The bamboo rats are four species of rodents of the subfamily Rhizomyinae. They are the sole living representatives of the tribe Rhizomyini. These species are found in South Asia, Southeast Asia and East Asia.

The species are:
- The Chinese bamboo rat, Rhizomys sinensis, found in central and southern China, northern Burma, and Vietnam;
- The hoary bamboo rat, R. pruinosus, found from Assam in India to southeastern China and the Malay Peninsula;
- The Sumatra, Indomalayan,' or large bamboo rat, R. sumatrensis, found in Yunnan in China, Indochina, the Malay Peninsula and Sumatra.
- The lesser bamboo rat, Cannomys badius, found in Nepal, Assam, northern Bangladesh, Burma, Thailand, Laos, Cambodia and northern Vietnam.

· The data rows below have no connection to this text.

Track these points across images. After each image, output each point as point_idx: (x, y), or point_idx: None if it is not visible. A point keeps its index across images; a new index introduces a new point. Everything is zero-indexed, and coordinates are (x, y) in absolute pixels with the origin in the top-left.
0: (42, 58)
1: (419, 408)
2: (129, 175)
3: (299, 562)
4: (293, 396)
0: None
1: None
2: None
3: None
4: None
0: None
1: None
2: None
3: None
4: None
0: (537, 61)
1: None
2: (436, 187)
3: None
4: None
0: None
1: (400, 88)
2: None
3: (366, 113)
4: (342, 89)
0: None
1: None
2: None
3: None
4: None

Bamboo rats vary in size, from the lesser bamboo rat, which is typically 15 to 25 cm long (head and body: tail length is 6–8 cm, and weighs from 500 to 750 g, to the Sumatra bamboo rat, which can reach lengths of nearly 50 cm with a 20 cm tail, and weighs up to 4 kg. However, they are all bulky, slow-moving rodents that live and forage in extensive burrow systems and rarely spend much time above ground. They feed on the underground parts of plants. They live at altitudes of 1200 to 4000 m and, except for the lesser bamboo rat, feed principally on bamboo and live in dense bamboo thickets. Bamboo rats go through three stages when eating bamboo. The initial phase is the quick motion of the bamboo entering the rat’s mouth. The intermediate phase is the movement of the teeth chewing the bamboo and the final stage is the state of the rats’ teeth right after eating the bamboo. The lesser bamboo rat is more variable in its habitat, living in grassy areas, forests, and sometimes gardens, and eats a wider variety of vegetation.

All bamboo rats are regarded as agricultural pests since they eat the roots of a range of crop plants such as tapioca, sugar cane, and tea bushes, but they are also recognised as valuable food animals.

The bamboo rats are the natural hosts for the disease-causing mold, Talaromyces marneffei, which is endemic in all species in Southeast Asia. In this area, talaromycosis due to the mold is the third most common opportunistic infection in HIV-positive individuals.